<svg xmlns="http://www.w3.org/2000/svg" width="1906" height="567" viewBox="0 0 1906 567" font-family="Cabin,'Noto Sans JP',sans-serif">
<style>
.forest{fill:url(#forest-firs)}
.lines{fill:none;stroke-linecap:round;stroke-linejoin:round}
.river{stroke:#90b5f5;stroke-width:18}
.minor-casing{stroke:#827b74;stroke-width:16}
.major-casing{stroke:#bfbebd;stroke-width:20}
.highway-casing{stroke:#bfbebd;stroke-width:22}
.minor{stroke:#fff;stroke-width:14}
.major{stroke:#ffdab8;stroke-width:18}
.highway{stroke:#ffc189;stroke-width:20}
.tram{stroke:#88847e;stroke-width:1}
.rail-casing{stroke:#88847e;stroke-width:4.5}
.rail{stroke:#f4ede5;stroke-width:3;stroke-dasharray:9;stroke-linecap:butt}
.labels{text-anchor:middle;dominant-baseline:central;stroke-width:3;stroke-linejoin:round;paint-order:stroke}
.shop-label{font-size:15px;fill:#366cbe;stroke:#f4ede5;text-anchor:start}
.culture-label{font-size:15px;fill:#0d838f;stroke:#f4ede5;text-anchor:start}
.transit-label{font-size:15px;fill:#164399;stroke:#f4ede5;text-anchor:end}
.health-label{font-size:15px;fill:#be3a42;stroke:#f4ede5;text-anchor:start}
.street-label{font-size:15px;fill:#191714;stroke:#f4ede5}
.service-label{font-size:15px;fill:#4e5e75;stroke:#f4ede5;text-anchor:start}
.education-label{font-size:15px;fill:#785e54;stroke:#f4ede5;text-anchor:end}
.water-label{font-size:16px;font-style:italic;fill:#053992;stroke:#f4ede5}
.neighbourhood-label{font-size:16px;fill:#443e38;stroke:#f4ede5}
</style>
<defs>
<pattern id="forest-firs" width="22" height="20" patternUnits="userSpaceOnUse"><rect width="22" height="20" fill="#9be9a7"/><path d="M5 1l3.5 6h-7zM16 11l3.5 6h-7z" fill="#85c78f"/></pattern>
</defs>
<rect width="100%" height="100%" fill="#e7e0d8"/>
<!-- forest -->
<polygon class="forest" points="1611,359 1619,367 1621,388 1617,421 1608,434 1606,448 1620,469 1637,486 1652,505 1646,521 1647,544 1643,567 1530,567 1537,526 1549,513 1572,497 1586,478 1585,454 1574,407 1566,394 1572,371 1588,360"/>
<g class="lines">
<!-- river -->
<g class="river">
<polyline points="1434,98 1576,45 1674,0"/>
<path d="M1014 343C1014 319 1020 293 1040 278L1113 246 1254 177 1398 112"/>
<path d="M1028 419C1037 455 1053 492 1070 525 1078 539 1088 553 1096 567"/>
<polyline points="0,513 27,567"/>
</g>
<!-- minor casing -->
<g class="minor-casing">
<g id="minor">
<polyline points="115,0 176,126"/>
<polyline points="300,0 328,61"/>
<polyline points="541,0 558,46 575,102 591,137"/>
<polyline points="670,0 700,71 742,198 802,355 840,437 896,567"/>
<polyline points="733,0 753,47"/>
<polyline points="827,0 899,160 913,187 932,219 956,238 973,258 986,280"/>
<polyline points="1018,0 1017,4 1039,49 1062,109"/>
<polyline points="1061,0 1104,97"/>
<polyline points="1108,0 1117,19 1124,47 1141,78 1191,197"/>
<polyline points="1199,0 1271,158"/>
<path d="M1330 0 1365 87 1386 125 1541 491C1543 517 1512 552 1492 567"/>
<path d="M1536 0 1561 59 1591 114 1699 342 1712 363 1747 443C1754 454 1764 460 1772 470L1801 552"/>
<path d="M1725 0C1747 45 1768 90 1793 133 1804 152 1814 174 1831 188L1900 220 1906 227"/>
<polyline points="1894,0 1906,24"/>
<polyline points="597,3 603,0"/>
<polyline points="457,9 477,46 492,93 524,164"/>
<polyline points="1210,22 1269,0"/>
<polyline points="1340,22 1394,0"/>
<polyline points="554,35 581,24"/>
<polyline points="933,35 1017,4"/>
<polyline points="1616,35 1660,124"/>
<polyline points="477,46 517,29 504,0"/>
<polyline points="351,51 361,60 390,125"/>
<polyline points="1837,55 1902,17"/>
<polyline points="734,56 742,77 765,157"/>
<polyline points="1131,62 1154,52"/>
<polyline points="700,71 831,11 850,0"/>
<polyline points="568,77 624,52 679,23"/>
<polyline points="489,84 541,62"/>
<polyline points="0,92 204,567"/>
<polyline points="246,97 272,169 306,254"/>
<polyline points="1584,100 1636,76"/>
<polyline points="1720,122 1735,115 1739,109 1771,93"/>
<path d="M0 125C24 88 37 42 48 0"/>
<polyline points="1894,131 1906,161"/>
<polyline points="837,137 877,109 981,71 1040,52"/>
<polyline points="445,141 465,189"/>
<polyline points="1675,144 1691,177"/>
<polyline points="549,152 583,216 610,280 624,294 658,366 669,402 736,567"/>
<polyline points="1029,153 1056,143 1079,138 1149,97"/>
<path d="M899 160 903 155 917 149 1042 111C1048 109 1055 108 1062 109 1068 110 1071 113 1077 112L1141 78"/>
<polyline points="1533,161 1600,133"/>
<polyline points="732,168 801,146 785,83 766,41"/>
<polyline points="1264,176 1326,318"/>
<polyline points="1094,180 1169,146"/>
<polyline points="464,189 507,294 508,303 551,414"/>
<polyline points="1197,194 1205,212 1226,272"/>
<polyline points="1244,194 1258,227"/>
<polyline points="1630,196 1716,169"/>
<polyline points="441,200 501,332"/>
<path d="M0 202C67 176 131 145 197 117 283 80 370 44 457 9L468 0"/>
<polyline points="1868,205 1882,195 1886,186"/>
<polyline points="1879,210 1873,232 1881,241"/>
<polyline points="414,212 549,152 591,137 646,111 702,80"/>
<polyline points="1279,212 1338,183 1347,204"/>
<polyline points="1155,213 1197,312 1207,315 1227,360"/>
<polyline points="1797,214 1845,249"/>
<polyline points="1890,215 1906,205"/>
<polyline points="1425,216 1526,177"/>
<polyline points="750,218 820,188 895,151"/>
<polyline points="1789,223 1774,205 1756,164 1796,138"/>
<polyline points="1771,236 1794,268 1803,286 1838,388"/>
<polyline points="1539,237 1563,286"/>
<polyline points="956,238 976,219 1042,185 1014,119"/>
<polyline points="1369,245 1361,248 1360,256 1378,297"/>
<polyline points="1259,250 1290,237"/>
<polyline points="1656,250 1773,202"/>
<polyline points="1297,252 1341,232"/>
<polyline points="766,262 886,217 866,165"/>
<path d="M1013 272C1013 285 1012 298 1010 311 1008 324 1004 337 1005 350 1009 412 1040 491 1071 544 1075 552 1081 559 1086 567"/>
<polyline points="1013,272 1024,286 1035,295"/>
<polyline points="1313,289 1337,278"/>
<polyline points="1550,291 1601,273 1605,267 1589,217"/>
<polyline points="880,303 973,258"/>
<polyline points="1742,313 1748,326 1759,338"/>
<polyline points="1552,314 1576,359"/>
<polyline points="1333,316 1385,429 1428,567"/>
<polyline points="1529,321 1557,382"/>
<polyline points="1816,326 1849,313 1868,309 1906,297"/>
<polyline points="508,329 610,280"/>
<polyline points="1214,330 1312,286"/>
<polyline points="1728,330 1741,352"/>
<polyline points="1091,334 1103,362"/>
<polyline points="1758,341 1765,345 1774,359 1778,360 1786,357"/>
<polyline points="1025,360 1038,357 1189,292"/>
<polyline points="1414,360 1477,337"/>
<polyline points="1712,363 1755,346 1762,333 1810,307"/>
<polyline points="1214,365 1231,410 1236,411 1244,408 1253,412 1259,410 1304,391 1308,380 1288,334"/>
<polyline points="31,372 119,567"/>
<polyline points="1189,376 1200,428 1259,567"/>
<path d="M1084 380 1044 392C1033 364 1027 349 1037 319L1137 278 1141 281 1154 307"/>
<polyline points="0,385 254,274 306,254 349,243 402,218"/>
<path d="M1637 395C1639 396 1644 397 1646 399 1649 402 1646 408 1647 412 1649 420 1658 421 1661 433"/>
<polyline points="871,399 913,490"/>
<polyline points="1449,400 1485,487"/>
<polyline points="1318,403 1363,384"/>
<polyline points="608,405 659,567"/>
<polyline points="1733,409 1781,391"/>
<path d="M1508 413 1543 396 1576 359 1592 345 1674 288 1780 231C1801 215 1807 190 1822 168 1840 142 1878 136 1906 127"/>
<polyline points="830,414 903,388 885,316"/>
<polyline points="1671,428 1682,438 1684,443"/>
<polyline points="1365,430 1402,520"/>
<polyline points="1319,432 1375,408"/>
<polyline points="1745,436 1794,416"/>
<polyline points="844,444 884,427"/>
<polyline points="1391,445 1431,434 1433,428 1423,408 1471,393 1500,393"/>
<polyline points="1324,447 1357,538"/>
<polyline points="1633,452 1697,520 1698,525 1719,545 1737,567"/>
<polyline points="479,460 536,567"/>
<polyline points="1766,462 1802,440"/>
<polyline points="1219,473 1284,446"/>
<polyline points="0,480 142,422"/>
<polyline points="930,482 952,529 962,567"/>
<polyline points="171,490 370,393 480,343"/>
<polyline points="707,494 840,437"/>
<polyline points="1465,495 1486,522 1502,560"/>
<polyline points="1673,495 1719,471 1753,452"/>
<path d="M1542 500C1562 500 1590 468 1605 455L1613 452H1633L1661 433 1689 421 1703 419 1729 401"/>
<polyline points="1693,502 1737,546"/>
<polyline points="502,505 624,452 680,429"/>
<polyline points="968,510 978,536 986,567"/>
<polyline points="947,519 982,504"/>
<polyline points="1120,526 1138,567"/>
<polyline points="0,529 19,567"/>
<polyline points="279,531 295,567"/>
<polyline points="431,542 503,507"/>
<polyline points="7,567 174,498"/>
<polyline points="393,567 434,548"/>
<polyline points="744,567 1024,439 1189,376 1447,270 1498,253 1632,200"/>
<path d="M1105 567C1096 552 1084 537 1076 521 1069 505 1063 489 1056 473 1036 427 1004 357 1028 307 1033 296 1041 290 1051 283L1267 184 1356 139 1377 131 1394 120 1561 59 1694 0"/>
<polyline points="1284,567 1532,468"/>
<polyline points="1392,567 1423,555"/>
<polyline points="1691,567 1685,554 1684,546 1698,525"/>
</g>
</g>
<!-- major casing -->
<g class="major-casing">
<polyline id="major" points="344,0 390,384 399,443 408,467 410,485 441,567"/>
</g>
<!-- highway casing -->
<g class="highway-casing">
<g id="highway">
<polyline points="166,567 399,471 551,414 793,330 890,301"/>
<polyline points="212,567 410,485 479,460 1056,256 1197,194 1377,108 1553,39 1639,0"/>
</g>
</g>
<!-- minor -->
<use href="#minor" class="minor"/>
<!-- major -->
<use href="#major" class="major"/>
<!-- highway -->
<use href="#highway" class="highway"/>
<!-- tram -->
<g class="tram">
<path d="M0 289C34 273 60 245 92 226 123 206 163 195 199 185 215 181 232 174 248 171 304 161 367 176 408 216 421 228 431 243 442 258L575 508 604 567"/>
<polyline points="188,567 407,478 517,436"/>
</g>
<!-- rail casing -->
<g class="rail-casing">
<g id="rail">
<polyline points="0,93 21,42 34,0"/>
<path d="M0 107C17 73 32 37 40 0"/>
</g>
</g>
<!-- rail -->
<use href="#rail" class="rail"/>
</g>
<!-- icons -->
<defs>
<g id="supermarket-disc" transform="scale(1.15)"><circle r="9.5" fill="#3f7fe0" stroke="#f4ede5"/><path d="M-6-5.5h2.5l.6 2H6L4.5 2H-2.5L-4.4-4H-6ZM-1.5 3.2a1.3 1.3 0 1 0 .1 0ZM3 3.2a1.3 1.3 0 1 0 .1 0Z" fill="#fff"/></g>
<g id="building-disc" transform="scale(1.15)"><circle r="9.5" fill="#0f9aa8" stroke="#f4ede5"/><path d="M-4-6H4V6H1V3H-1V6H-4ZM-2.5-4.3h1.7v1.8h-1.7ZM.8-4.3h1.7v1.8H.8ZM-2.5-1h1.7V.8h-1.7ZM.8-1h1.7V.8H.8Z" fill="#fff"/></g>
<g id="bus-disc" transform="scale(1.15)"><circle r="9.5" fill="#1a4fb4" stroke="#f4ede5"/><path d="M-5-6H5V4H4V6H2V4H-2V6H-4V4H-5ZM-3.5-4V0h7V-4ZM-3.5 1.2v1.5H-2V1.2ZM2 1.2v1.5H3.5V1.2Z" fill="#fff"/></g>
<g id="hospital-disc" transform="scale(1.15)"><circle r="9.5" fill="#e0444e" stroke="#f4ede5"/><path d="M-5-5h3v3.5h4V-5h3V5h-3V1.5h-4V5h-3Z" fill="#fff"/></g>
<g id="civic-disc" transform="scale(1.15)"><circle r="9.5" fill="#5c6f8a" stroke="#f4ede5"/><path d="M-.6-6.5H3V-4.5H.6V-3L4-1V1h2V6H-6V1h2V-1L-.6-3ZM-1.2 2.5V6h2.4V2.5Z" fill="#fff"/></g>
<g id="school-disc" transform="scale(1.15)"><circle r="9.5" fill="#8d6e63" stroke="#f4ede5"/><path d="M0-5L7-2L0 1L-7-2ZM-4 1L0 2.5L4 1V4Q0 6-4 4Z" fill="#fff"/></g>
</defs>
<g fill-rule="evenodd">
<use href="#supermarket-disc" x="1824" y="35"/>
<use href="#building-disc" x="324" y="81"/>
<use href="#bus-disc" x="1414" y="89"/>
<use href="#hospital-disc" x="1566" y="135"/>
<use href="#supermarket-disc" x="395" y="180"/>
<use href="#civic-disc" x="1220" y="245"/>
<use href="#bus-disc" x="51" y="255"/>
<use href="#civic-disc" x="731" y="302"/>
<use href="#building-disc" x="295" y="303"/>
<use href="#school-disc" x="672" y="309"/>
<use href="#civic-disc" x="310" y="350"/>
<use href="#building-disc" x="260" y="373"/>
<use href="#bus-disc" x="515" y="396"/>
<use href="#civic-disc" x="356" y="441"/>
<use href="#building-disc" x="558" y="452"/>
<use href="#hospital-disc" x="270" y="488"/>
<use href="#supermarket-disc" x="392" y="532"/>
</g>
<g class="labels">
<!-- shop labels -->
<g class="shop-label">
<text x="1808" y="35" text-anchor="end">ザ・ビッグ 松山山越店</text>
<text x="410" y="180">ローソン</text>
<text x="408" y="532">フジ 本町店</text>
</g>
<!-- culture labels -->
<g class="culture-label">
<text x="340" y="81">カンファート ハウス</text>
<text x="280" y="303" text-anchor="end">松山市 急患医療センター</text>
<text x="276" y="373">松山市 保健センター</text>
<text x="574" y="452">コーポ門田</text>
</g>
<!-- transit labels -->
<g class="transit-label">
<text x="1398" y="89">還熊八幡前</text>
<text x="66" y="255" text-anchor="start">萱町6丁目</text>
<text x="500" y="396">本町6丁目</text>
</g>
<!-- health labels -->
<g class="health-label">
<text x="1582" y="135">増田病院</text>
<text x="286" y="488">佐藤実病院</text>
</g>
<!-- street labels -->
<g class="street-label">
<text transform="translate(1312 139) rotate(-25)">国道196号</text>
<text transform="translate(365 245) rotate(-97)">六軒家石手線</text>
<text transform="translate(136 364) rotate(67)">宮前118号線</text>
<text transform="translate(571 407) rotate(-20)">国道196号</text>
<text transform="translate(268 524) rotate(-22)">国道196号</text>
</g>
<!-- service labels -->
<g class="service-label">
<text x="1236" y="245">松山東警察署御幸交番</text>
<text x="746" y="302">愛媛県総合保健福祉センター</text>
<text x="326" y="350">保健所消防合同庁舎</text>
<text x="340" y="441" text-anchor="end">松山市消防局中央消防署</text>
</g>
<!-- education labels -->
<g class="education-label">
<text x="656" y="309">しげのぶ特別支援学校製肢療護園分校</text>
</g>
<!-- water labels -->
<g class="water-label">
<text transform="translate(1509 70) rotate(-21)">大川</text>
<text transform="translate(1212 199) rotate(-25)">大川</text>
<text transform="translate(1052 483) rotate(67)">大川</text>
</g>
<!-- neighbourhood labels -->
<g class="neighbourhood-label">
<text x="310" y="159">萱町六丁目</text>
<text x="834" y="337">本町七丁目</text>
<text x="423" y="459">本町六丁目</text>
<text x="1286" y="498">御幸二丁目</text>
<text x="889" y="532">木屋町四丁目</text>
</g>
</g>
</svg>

*REQUIRED WORK:* For each line of the entries that contains the word "linecap", make a copy.

*RESPONSE FOR THIS EXERCISE:*
.lines{fill:none;stroke-linecap:round;stroke-linejoin:round}
.rail{stroke:#f4ede5;stroke-width:3;stroke-dasharray:9;stroke-linecap:butt}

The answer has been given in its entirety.